Saturday, November 24, 2007

ABC news: "Ancient language may die out due to personal feud"

Have we got a race to the bottom on coverage of endangered languages? I'm starting to wonder, especially after somebody passed this along from ABC News. Let's just write off the headline. First, we've recently talked about the bogus 'ancient languages' meme here. Second, when a language is down to two speakers in their 70s, saying it "may die out" is an understatement, regardless of the relationship between the speakers.

In the piece itself, consider two tiny points. First, the men "should be doing their bit to pass their language on to other people in their community." Says who? These people have made choices. We might hope that people choose to keep community languages alive, but it's not my place to tell these guys to do it. These two "grumpy old men" are probably fathers and grandfathers and they decided for some reason at some point not to speak Zoque de Tabasco to the kids around them.

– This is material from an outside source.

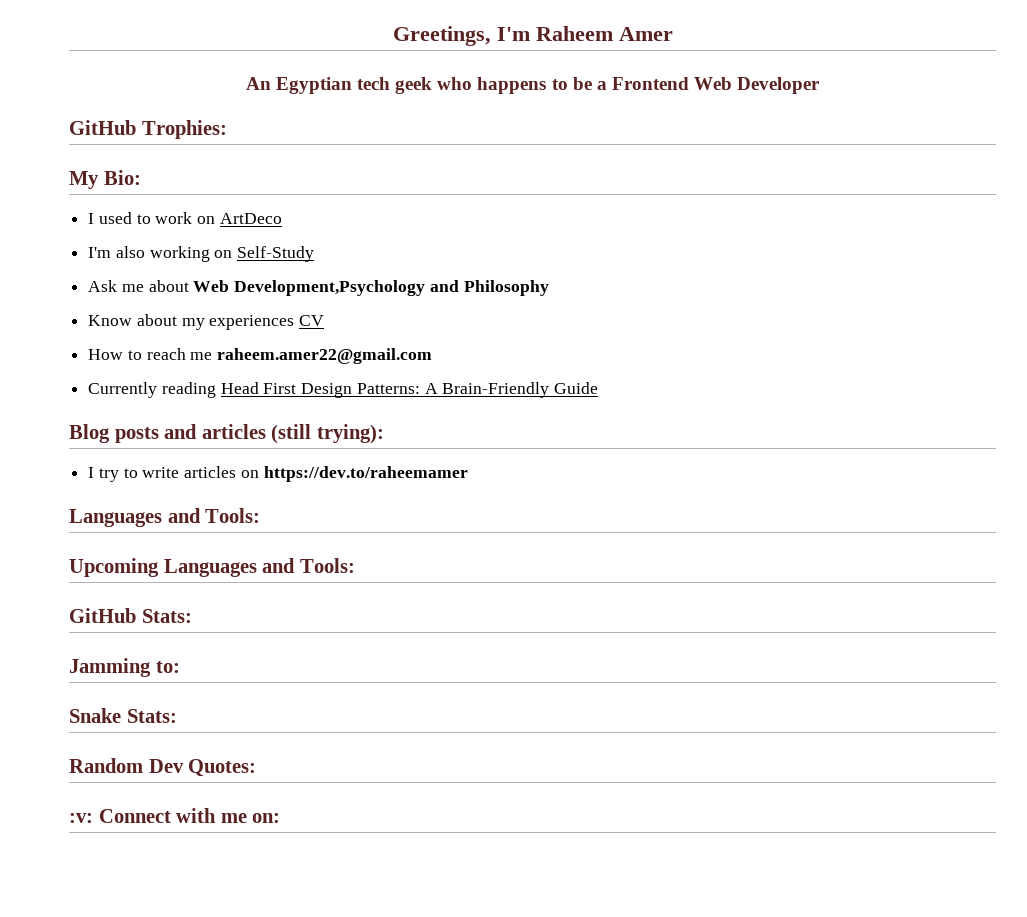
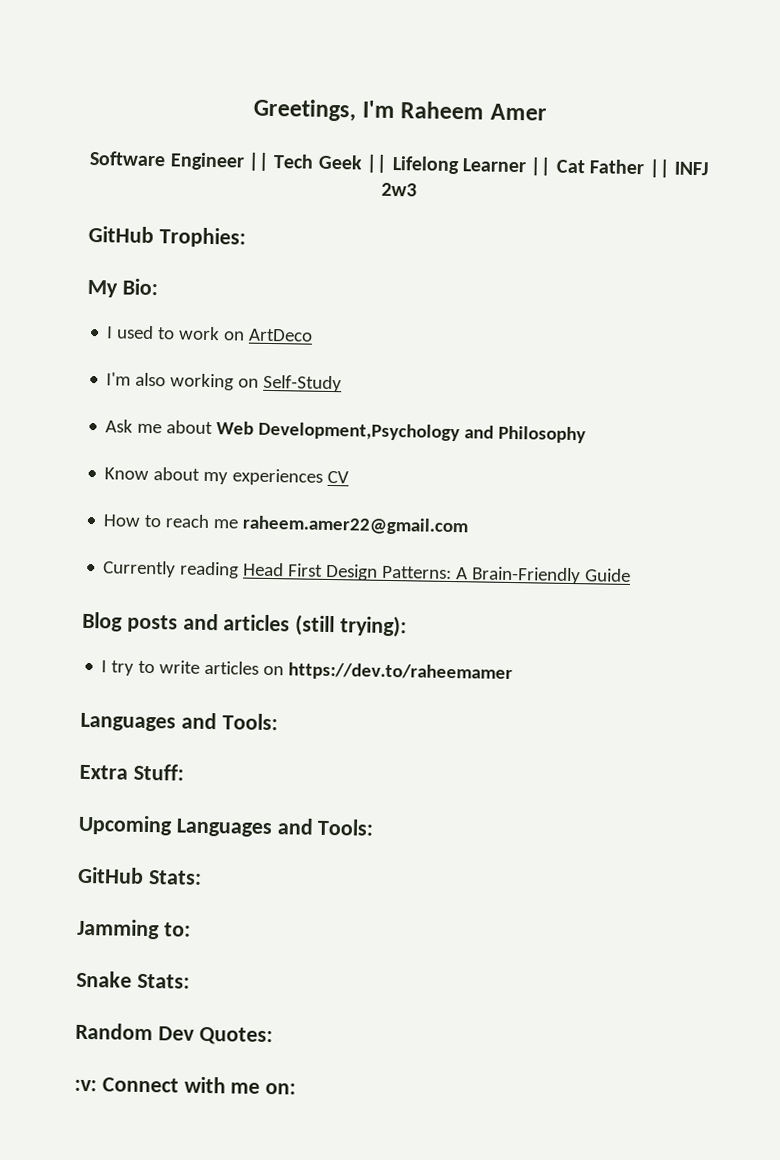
[245,77,821,94] An Egyptian tech geek who happens to be a Frontend Web Developer -> [89,150,709,178] [381,182,417,197] Software Engineer || Tech Geek || Lifelong Learner || Cat Father || INFJ 2w3
(261, 515) none -> [79,763,184,781] // Extra Stuff:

Second, look at the goal: It's described variously as passing the language on, preserving it, saving, documenting and maintaining it, etc. … a vast range of goals. At this point, you might document this tongue, but you won't 'save' it in any real sense. There's one way that languages normally survive from generation to generation: You speak it to kids. A lot. That, in fact, is how Spanish and Japanese and Cherokee were and are passed on to new native speakers — you don't have to have tape recordings, language classes, linguists providing expert advice.

By the way, for those who've heard of Zoque: There's a set of languages by this name and the others have larger numbers of speakers at present.

Hat tip to Angela for the link.

5 comments:

Jangari said...

Firstly: I like that you've linked to Australia's ABC news website, which, in my view, is the best news coverage in the (that is, our) country.

Secondly, this is exactly the sort of bad situation that field linguists never ever want to find themselves in; two speakers who can't speak to each other. This is for 'personal reasons' and fair enough, but when you have a pair of speakers who are culturally barred from speaking to one another, you just think, 'wow, I respect your culture and all that, but please?!!?'

Thirdly, we've literllay just had a change of government, which you can read about on the same news website, which is gonna be great for the efforts of linguists trying to save these (well, not this one in particular, seeing as it's considerably outside our jurisdiction) languages.

Mr. Verb said...

Thanks.

Yeah, when I heard about the change in Oz, all I could think was: Can WE do that? Please? Howard has, from what I can tell and to the extent you can compare such things, been far worse for indigenous communities than Bush, but Bush has surely done more damage to the world as a whole.

The Ridger, FCD said...

Yes, when you're down to two septuagenarians your language is really unsavable, which is sad but so.

And second - why is it all on these guys? Why "should [they] be doing their bit to pass their language on to other people in their community" but no onus is placed on "their community" who have pretty obviously chosen to let the language go?

Anonymous said...

Of course, the pressures to shift to Spanish (or other 'majority' languages) have been crushing for centuries, even aside from attempted genocide and the direct assaults on people for speaking their traditional languages.

This becomes one of those whiplash moments: OK, forget the last 500 years where we've been trying to force you to adopt our language and ways, now it's your fault for not keeping them up.

Monica said...

I appreciate what Anonymous said - I was going to point out that it's not necessarily a 'choice' that results in a language not being passed on. (I like the expression 'whiplash moment' - I may borrow that!) I also worry about us linguists talking about 'saving' languages - I think all we can do is help, but it's the community that's gotta wanna do it, and can make it happen.